Cue the grit. Cue the underworld. Cue the kind of “what-if” that made Looper and Primer cult classics. But unlike those, SPACE/TIME isn't brooding in grayscale minimalism. It's unashamedly cinematic—built on symphony-backed ambition and a camera that moves like it knows it can't afford to miss a shot.
This isn't just another trailer. It's a manifesto.
“Breaking Bad meets Back to the Future”—But Not in the Way You Think
Yes, the official logline compares it to Breaking Bad and Back to the Future. But that's just the flavor. The real DNA? It's closer to Moon (2009)—another low-budget sci-fi that used limitations to its advantage.
Like Moon, SPACE/TIME leans on character and consequence, not spectacle. But unlike Moon, it takes a wild swing into criminal terrain, asking: What if the next Einstein had to fund his research through a black-market arms dealer?
That's not your usual sci-fi fare. That's pulp physics.
The Bigger Picture: Indie Sci-Fi Is Reclaiming the Genre
Here's what makes this trailer matter: It reminds us how stripped-back, idea-first sci-fi is crawling out from under the rubble of CGI overload.
In the past decade, we've seen this shift:
- 2014: Predestination (also Australian, also bold) proved local sci-fi can go cerebral.
- 2018: Upgrade delivered cyberpunk thrills without the Marvel bloat.
- 2022: Everything Everywhere All At Once brought multiverse madness to arthouse theaters—and swept the Oscars.

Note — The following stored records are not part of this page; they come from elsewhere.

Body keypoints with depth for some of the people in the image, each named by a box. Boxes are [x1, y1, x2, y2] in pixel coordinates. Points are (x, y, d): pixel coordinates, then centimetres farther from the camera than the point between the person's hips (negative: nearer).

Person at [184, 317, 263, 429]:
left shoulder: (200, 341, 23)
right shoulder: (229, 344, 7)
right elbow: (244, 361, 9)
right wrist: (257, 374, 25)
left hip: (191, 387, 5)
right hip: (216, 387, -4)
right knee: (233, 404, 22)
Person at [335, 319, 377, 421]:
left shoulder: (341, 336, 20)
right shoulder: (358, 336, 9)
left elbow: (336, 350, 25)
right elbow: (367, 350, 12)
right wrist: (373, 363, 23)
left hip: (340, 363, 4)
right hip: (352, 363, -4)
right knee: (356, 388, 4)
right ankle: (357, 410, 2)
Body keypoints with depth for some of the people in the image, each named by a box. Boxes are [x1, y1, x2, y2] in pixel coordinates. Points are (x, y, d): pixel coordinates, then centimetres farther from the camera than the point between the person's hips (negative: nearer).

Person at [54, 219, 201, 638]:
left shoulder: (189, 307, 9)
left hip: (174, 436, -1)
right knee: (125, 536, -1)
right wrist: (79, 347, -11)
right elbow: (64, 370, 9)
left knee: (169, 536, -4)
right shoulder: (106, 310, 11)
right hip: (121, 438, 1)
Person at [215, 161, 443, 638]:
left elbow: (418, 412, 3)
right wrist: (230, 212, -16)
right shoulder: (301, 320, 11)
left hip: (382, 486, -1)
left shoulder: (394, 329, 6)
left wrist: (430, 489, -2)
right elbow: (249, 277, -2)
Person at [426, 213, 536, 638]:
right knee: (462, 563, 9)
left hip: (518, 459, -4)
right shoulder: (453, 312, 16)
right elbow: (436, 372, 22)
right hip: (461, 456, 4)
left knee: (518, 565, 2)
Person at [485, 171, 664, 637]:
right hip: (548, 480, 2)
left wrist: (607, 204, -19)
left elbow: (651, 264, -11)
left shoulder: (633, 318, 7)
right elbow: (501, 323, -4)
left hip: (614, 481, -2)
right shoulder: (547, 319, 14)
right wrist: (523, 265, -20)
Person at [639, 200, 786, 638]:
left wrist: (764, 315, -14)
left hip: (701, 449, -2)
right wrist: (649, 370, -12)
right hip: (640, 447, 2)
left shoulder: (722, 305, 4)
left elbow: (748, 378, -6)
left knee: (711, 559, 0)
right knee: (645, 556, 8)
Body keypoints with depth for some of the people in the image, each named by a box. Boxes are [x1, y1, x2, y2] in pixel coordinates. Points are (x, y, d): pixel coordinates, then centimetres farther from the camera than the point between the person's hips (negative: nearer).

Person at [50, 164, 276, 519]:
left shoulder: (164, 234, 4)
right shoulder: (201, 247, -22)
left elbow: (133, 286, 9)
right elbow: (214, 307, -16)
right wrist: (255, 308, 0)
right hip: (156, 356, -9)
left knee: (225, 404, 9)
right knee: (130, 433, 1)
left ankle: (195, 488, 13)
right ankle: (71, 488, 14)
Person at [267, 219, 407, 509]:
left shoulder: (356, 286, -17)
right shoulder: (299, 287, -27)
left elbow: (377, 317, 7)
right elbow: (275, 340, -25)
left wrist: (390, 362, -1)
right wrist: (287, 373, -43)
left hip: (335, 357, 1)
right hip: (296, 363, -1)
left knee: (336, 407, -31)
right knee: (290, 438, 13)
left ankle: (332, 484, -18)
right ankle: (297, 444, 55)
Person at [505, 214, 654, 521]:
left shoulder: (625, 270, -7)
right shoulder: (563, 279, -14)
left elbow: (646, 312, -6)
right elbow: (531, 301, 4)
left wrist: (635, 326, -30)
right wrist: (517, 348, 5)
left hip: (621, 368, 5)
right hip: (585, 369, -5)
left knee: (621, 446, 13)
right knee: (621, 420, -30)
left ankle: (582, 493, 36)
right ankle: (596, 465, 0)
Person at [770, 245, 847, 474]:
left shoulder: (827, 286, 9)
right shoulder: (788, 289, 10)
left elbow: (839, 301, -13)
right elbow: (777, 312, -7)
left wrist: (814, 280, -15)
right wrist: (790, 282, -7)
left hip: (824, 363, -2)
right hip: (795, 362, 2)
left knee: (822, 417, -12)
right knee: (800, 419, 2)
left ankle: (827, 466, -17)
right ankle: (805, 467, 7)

SPACE/TIME fits in that lineage. But its twist? It wasn't backed by A24, Blumhouse, or Netflix. It's DIY cinema, with a full orchestral score and hundreds of VFX crafted by a small team—led by first-time feature director Michael O'Halloran.
In short: it's punk rock sci-fi in an IMAX jacket.

What the Trailer Doesn't Show—And Why That's Smart
We don't see much of the device itself. No flashy wormholes or “epic” exposition dumps. Just tension. Guilt. Desperation.
That's the bait. Because if this film nails its third act—and doesn't collapse under the weight of its own timeline—it might earn a spot next to the likes of Coherence and The Man From Earth as a word-of-mouth legend.
And let's be honest: When a trailer doesn't feel like it's selling you something, but instead inviting you into something—that's rare.
So—Would You Bet on a Homegrown, VFX-Heavy, Time-Bending Heist Drama?
Because that's what this is. And it might be the most fun you'll have this side of a wormhole.
Go watch the trailer. Then tell me you don't want to see how deep the rabbit hole goes.